Recently, the two front-runners in the Republican presidential race campaigned in this state with messages aimed at people just like these volunteers. One candidate told them that their religion is under attack. The other said Michigan’s brightening economy is still in danger. Each said he is the only one who could fix it.
But there was skepticism at the prayer station.
After three years of holding hands with the despairing, some volunteers had their doubts about any one man’s promises to save the state.
“I don’t like nobody, as it stands now,” Brenda Hutchinson, a retiree, said during one morning shift at the table. She was dubious about former senator Rick Santorum’s pledges to rebuild the American family: “That’s bull. But that’s new.” And she was dismissive of former Massachusetts governor Mitt Romney’s warnings of a possible setback for the state’s economy.
“Is he saying that in Michigan? Before he was even old enough to [be potty-trained], people were worried about” that here, she said. People here are too scared to be scared more, she said: “ ‘You’re going to lose your jobs!’ Really? Ya think?”
The story of the prayer station began on a sidewalk in the summer of 2008. At that point, car sales were plunging and two automakers that employ thousands in Warren — General Motors and Chrysler — were sliding toward bankruptcy and federal bailouts. Foreclosures in town almost doubled that year.
“Sometimes, people don’t know that they need something,” said Darius Walden, senior pastor at the Tabernacle Church, a Church of God congregation that runs the station. “This is a visible means of offering hope.”
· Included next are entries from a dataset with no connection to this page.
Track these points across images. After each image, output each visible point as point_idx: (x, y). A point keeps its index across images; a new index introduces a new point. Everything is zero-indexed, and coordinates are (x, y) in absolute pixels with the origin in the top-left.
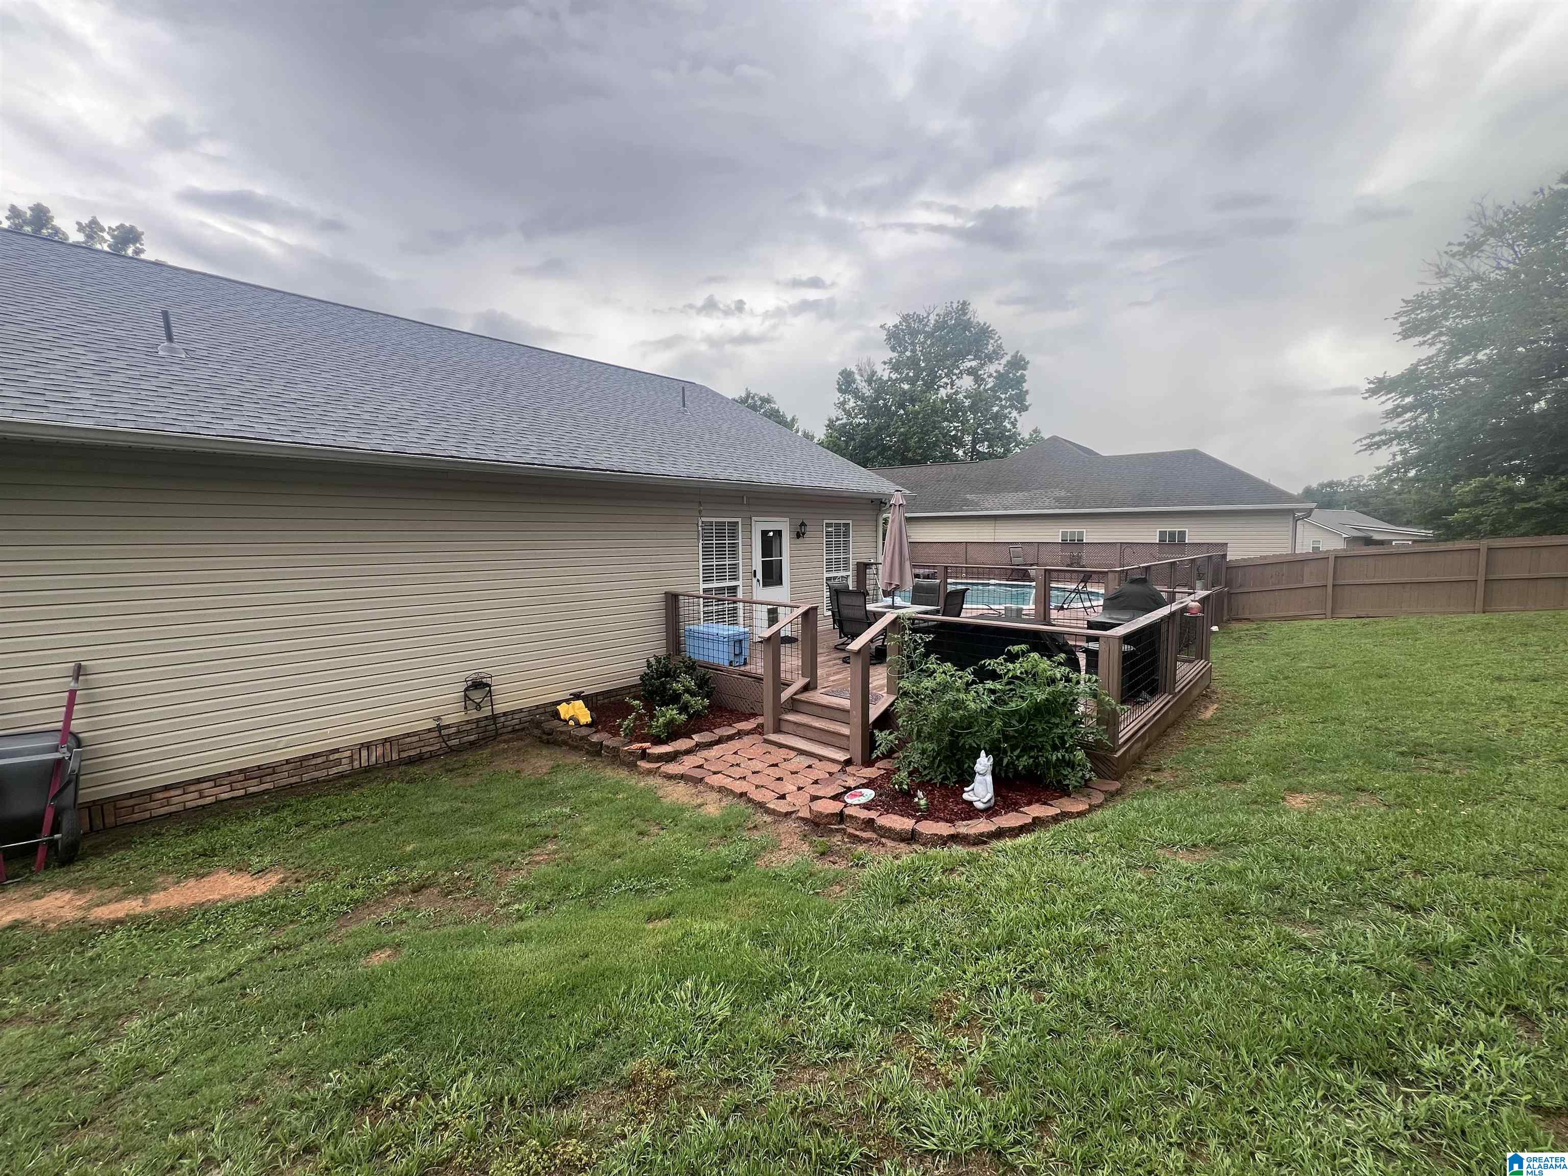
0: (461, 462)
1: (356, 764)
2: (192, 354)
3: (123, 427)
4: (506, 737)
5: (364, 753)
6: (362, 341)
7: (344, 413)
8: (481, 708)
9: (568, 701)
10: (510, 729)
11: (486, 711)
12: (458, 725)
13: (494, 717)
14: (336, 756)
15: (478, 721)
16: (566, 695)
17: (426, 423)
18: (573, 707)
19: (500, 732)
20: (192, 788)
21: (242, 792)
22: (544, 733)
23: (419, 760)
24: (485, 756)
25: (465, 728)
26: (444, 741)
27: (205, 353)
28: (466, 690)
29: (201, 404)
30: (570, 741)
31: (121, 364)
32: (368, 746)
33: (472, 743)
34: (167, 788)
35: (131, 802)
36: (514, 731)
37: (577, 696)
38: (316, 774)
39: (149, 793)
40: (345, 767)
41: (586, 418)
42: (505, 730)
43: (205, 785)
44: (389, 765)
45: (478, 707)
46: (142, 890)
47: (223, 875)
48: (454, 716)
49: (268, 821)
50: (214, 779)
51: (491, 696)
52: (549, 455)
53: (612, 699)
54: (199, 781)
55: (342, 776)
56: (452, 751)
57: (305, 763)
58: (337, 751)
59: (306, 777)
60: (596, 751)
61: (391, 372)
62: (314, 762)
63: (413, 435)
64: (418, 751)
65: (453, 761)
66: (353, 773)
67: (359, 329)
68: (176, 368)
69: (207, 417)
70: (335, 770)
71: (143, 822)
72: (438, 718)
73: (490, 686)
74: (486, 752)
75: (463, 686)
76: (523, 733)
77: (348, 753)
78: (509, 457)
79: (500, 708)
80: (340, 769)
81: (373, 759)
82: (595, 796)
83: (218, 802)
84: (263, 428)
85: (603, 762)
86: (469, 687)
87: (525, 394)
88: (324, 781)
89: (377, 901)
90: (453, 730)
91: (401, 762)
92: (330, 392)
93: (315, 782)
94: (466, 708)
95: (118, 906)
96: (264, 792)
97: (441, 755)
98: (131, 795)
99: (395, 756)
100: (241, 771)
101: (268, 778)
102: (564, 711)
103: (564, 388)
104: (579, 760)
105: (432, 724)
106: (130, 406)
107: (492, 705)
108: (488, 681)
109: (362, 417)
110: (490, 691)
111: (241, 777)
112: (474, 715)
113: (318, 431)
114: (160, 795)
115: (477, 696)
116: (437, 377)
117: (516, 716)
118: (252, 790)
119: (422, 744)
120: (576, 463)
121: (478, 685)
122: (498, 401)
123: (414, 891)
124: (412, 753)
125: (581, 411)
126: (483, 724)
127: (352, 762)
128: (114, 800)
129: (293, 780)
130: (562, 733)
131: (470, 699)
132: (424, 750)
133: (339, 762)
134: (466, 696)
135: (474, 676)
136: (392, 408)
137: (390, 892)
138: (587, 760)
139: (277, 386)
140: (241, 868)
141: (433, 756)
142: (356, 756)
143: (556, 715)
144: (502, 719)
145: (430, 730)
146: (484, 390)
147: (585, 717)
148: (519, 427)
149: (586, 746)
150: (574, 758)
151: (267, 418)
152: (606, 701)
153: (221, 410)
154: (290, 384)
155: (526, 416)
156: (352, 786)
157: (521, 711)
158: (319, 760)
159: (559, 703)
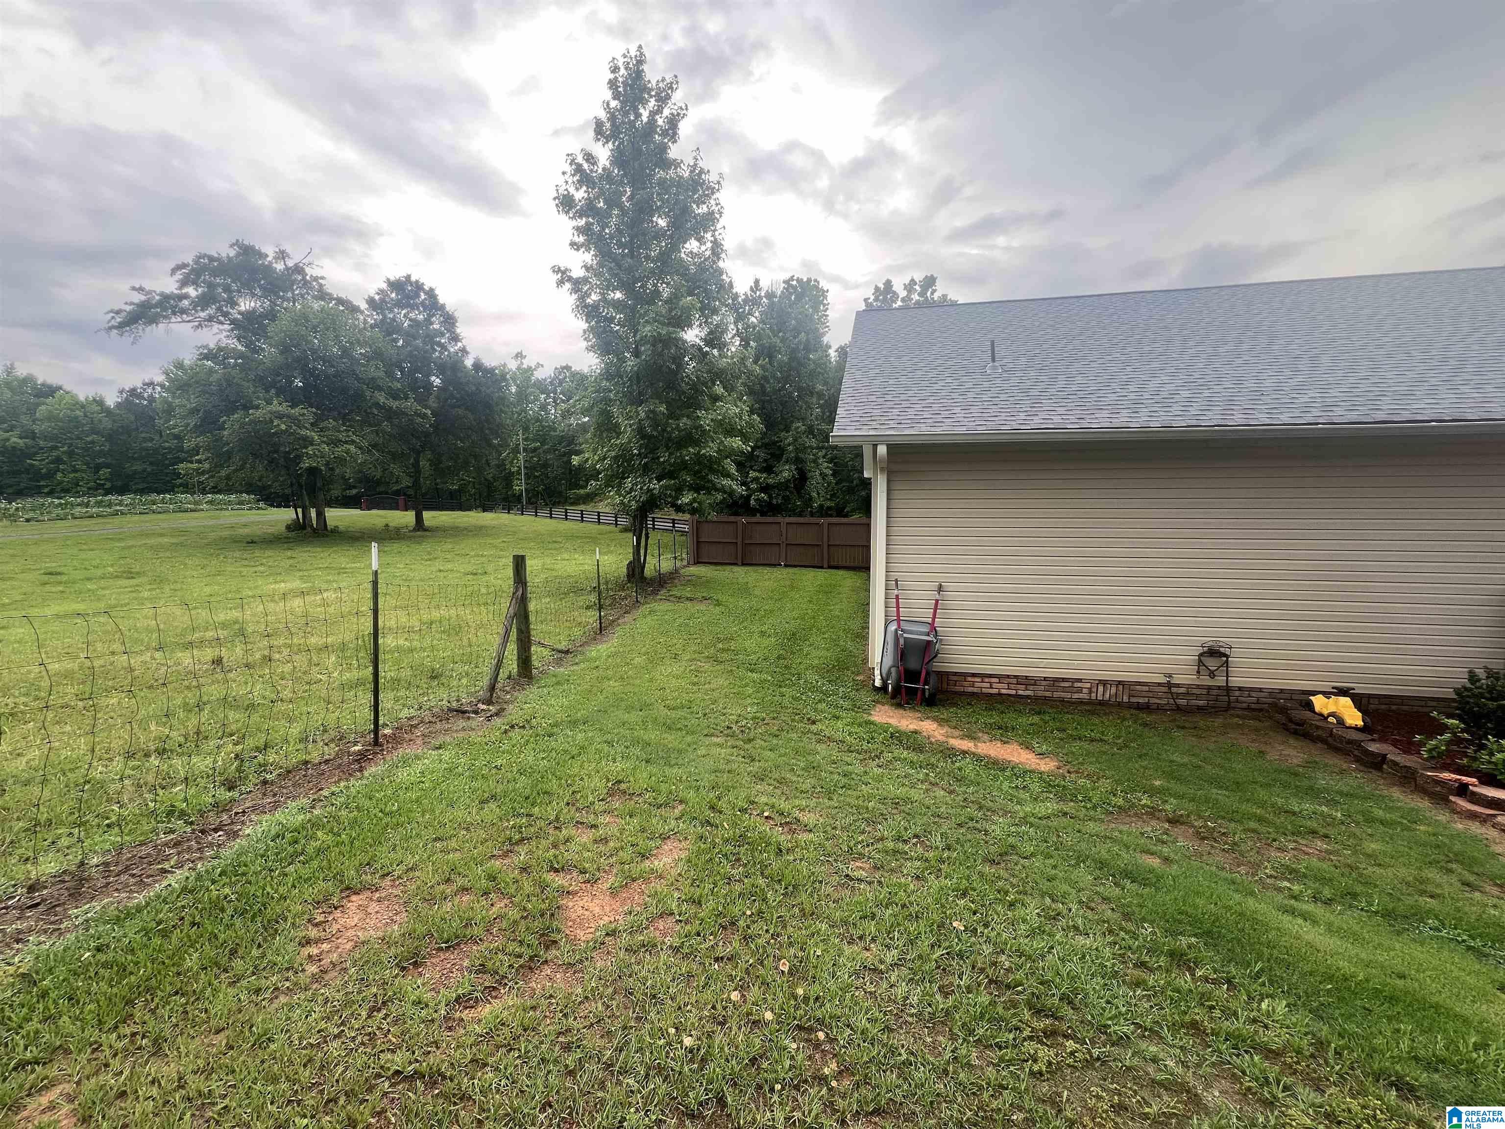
0: (1230, 431)
1: (1093, 695)
2: (1006, 368)
3: (981, 429)
4: (1240, 713)
5: (1101, 688)
6: (1117, 324)
7: (1113, 397)
8: (1215, 676)
9: (1326, 694)
10: (1245, 705)
11: (1220, 681)
12: (1189, 686)
13: (1228, 689)
14: (1079, 685)
15: (1209, 688)
16: (1327, 686)
17: (1185, 394)
18: (1336, 702)
19: (1232, 705)
20: (987, 680)
21: (1014, 692)
22: (1291, 721)
23: (1146, 708)
24: (1216, 724)
25: (1194, 691)
26: (1174, 699)
27: (1011, 365)
28: (1201, 655)
29: (1018, 406)
30: (1329, 739)
31: (970, 385)
32: (1104, 683)
33: (1199, 708)
34: (974, 675)
35: (955, 678)
36: (1248, 709)
37: (1342, 692)
38: (1063, 695)
39: (965, 675)
40: (1084, 696)
41: (1389, 356)
42: (1239, 705)
43: (994, 680)
44: (1120, 705)
45: (1212, 675)
46: (971, 737)
47: (1015, 746)
48: (1186, 677)
49: (1036, 719)
50: (1000, 677)
51: (1227, 667)
52: (1338, 411)
53: (1394, 707)
54: (990, 676)
55: (1081, 702)
56: (1179, 709)
57: (1057, 684)
58: (1080, 680)
59: (1056, 695)
60: (1376, 763)
61: (1147, 348)
62: (1063, 684)
63: (1176, 409)
64: (1146, 700)
65: (1181, 719)
66: (1090, 702)
67: (1112, 314)
68: (998, 381)
69: (1022, 416)
70: (1076, 696)
71: (963, 694)
72: (1170, 676)
73: (1227, 656)
74: (1219, 721)
75: (1201, 650)
76: (1260, 714)
77: (1088, 685)
78: (1285, 418)
79: (1236, 681)
80: (1081, 696)
81: (1107, 696)
82: (1379, 813)
83: (1000, 694)
84: (1057, 419)
85: (1384, 779)
86: (1204, 653)
87: (1297, 341)
88: (1068, 702)
89: (1136, 815)
90: (1182, 690)
91: (1130, 706)
92: (1099, 380)
93: (1062, 701)
94: (1198, 672)
95: (960, 742)
96: (1028, 697)
97: (1167, 710)
98: (955, 674)
99: (1126, 699)
100: (1016, 677)
101: (1031, 688)
102: (1319, 703)
103: (1351, 322)
104: (1345, 766)
105: (1163, 680)
106: (980, 415)
107: (1227, 676)
108: (1227, 651)
109: (1129, 398)
110: (1227, 662)
111: (1015, 681)
112: (1207, 681)
113: (1097, 415)
114: (969, 679)
115: (1212, 663)
116: (1191, 343)
117: (1253, 694)
118: (1020, 692)
119: (1151, 695)
120: (1380, 416)
121: (1213, 652)
122: (1263, 356)
123: (1169, 821)
124: (1141, 700)
125: (1380, 347)
126: (1215, 692)
127: (1090, 692)
128: (948, 674)
129: (1048, 694)
130: (1318, 727)
131: (1204, 665)
132: (1153, 701)
133: (1080, 690)
134: (1200, 661)
135: (1211, 643)
136: (1153, 385)
137: (1147, 813)
138: (1356, 769)
139: (1061, 384)
140: (1028, 747)
141: (1159, 709)
142: (1094, 690)
143: (1310, 706)
144: (1237, 693)
145: (1159, 684)
146: (1245, 347)
147: (1354, 717)
148: (1293, 382)
149: (1356, 752)
150: (1336, 761)
151: (1061, 410)
152: (1383, 707)
153: (1029, 409)
154: (1070, 378)
155: (1301, 367)
156: (1092, 713)
157: (1260, 690)
158: (1066, 684)
159: (1314, 693)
That winter, the station moved to a spot inside the glass-enclosed atrium of City Hall. The church attributes this to God’s providence. It was also, certainly, because of Warren’s unusual mayor.
James R. Fouts is a political independent known for pushing the envelope of municipal power. He told his appointees that they had to drive an American car to keep their jobs. And not just any American car. Only two of the Big Three automakers have plants in his city.
“If you want to go far in Warren,” he said, “you won’t buy a Ford.”
Fouts, a former schoolteacher who idolizes Frank Sinatra and Harry S. Truman, says that any other religious group would be welcome to set up its own prayer station in the same place. “Most people can’t afford to go to a counselor today,” he said. “That costs money. And the prayer station is free.”